Trójka|Salon polityczny Trójki
"Premier miał użyć gorącej linii, spectelefonu?"
2013-01-04, 08:01 | aktualizacja 2016-11-29, 11:11
Członkowie komisji do spraw służb specjalnych skrytykowali premiera za nieskonsultowanie decyzji o przyjęciu dymisji szefa ABW ze speckomisją.
Posłuchaj
Jak podkreśla gość "Salonu politycznego Trójki" członek komisji do spraw służb specjalnych Elżbieta Radziszewska z PO Donald Tusk postąpił zgodnie z prawem. - Sprawą komisji nie jest wchodzenie w buty rządu. Komisja nie jest kolegium rządowym - ocenia Radziszewska. Zdaniem gościa Trójki pewnie członkowie speckomisji chcieliby, by premier zadzwonił do nich korzystając z "gorącej linii, spectelefonu" zaraz po tym jak Krzysztof Bondaryk poinformował go o swojej decyzji, ale "bez przesady".

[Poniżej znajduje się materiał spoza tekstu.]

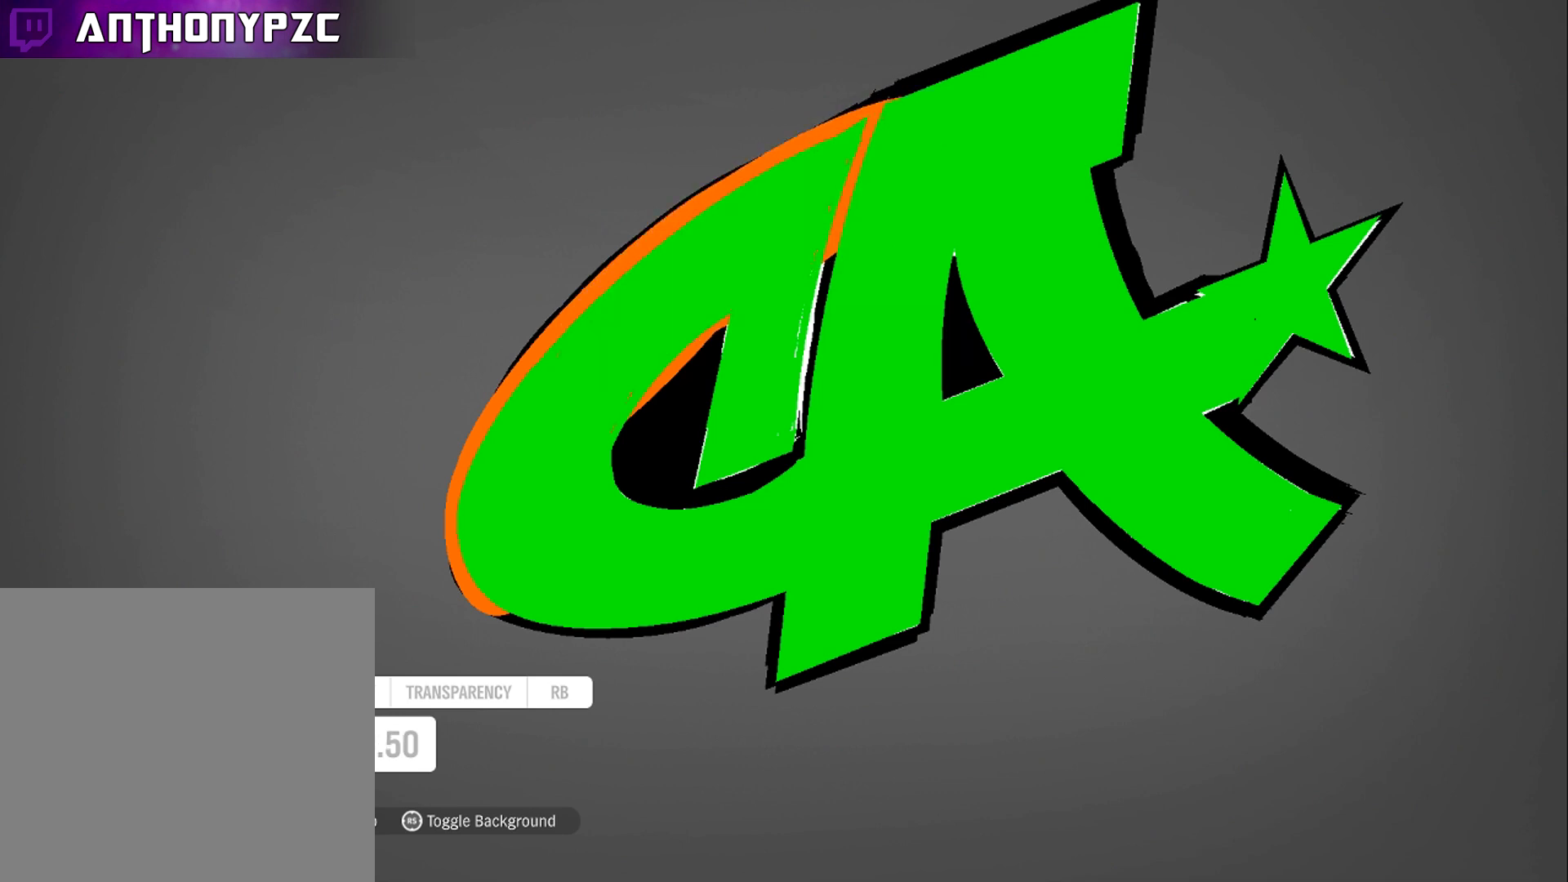
{"buttons": [], "left_stick": "center", "right_stick": "center", "events": [[367, "left_stick", "left"], [433, "left_stick", "center"]]}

W opinii Radziszewskiej Bondaryk był dobrym szefem Agencji Bezpieczeństwa Wewnętrznego. Podkreśla, że jej jest osobiście "szkoda", że podał się do dymisji. Bondaryk - jak poinformował premier - jako powód swojego odejścia podał, że nie zgadza się z planowanymi w ABW reformami. Zdaniem gościa "Salonu politycznego Trójki" dobrze, że zaczynamy dyskusję na temat służb specjalnych. W jej ocenie należy dyskutować o tym, jakie działania podjąć, by przystosować działalność służb do zmieniającej się rzeczywistości. - Nikt nie mówi o rozmontowywaniu działalności służb. Nikt nie chce likwidować ABW - podkreśla.
Wysłuchaj całej audycji!
Rozmawiała Beata Michniewicz.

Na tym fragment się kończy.